Segment Start: RECORDS SHOWN

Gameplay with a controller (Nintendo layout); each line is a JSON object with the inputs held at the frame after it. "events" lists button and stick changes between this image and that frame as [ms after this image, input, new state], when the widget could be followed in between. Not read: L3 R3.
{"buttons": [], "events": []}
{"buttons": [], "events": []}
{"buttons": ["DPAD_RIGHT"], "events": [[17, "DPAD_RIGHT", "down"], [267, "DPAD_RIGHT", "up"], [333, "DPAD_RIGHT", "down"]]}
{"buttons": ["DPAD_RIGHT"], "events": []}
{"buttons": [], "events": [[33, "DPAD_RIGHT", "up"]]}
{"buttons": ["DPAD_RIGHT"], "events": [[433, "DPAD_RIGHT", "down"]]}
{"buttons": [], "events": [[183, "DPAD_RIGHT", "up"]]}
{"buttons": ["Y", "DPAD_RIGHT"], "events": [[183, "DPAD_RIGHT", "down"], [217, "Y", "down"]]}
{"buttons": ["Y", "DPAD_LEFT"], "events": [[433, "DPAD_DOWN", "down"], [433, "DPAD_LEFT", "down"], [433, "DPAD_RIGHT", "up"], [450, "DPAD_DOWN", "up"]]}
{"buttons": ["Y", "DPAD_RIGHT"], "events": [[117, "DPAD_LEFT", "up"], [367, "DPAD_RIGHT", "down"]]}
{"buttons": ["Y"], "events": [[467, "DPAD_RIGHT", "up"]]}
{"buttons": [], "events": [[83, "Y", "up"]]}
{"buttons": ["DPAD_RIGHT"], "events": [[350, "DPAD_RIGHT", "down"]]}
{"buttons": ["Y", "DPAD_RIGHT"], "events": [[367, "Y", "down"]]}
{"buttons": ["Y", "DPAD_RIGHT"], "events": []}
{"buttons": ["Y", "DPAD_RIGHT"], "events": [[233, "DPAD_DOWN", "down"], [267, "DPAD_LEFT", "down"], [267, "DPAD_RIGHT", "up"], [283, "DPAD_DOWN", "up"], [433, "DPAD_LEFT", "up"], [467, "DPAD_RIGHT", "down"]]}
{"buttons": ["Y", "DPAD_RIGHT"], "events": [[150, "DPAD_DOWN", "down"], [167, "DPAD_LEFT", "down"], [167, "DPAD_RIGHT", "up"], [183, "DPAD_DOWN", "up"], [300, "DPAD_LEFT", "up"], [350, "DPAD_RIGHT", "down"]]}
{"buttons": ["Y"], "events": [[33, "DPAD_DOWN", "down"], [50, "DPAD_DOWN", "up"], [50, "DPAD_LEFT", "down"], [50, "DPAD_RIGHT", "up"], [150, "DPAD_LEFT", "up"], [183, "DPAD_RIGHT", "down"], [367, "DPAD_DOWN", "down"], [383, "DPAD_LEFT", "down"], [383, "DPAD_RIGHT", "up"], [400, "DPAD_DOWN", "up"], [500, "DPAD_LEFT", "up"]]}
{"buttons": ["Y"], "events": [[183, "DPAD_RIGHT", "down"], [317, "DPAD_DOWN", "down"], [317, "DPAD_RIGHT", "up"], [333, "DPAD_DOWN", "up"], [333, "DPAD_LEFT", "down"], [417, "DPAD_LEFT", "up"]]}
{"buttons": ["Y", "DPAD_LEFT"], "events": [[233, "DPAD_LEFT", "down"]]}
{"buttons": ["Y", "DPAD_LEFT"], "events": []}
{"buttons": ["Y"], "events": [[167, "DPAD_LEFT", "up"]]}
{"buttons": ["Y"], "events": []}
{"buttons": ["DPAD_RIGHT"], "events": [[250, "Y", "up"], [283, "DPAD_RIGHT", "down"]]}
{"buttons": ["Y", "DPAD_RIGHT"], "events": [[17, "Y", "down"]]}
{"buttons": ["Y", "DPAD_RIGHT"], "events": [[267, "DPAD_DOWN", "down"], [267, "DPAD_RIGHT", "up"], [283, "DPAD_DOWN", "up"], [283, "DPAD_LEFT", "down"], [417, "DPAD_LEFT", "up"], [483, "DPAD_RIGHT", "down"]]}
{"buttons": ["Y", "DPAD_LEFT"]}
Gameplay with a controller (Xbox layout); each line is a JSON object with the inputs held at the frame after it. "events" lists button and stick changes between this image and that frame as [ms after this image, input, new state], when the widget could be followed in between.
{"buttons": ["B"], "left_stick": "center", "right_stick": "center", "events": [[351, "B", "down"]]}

Segment End: RECORDS SHOWN

• [WHAT TO DO]: Please work out how many lines of the records contain "widget" and give only that number.

• [ANSWER BELOW]: 2